At the end of every month, I do a reading recap of all the books I’ve read that month coupled with a brief review. Making more time to read is one of my goals for this new year and it’s been enriching so far.
The Defining Decade: Why Your Twenties Matter–And How to Make the Most of Them Now by Meg Jay
I’m going to admit that the main reason I’m doing an “October Reads” is so that I can talk about this book. I haven’t really read anything substantial yet—unless you count all those books with the half-dressed men on the covers. I figured I have to ease myself into this reading thing.
This book had been on my to-read list for so long and finally, during one of the most miserable overnight flights, I was able to finish it.

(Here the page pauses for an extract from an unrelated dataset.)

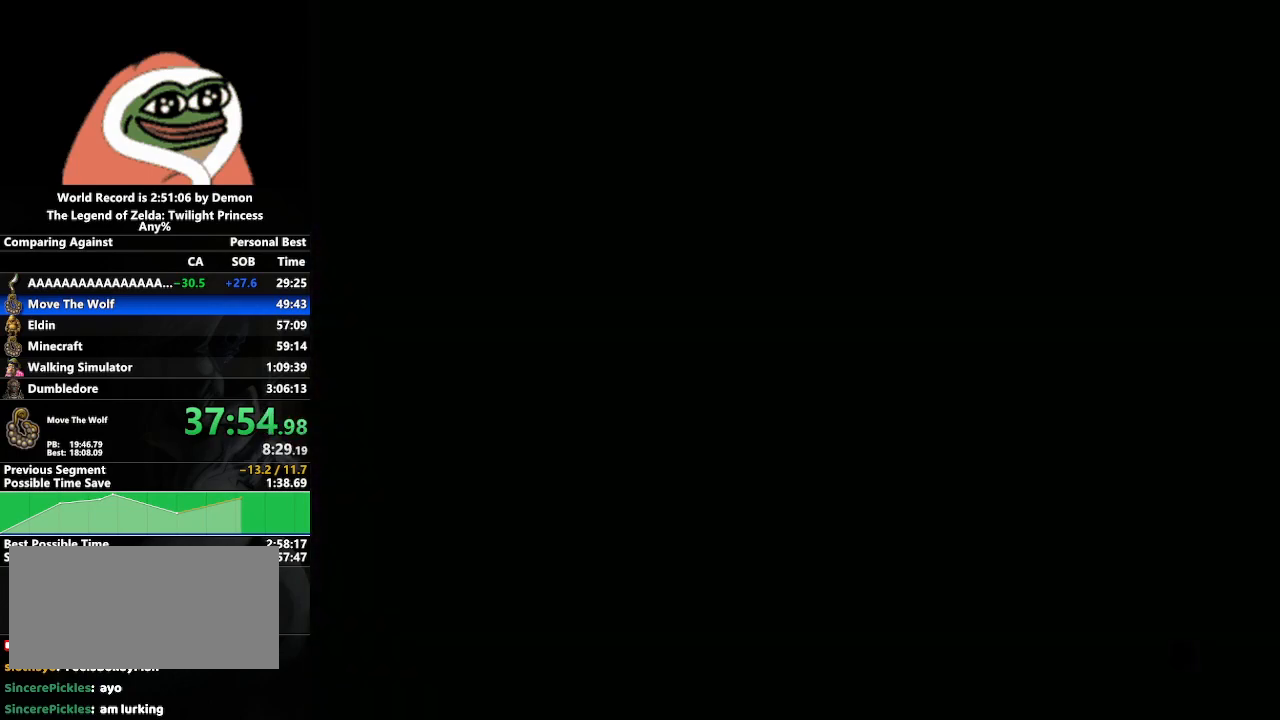
{"buttons": [], "left_stick": "left", "right_stick": "center", "events": []}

In it, Jay talks about how our rapidly revolutionizing culture has glorified and romanticized the “lost twenties,” justifying how it’s actually our 30’s where we need to have focus in our lives. Jay argues that this isn’t the case, that those in their 20’s need to start working towards their future lives now to ensure they’re in a good place in by their 30’s.
Maybe it was the timing of the read or the topic of the book, but the combination of the two threw me into a mini existential crisis. Before, this would’ve thrown me for a huge loop and I would’ve spiraled out into a panic that only my fellow mid-twenty year-olds would understand. But instead, I can see points in her argument while simultaneously questioning where she lies on the traditional vs. non-traditional spectrum.
Whether you agree or not, no matter what end of the spectrum you’re at, I think this is a fascinating read.
The Power of Vulnerability by Brené Brown
Ever since her TED talk, Brené Brown has been gaining momentum. Technically, this isn’t even a book; it’s a spoken conference that she held live. BUT it talks about something that I’m increasingly interested in: vulnerability and how it relates to joy in life.
Here, she talks about how her research has shown that those who are able to experience joy in their everyday have one thing in common; their perspective they get from embracing vulnerability. Not only is her talk so thorough, but it gave me direction in how to deconstruct my own personality (another habit of mine).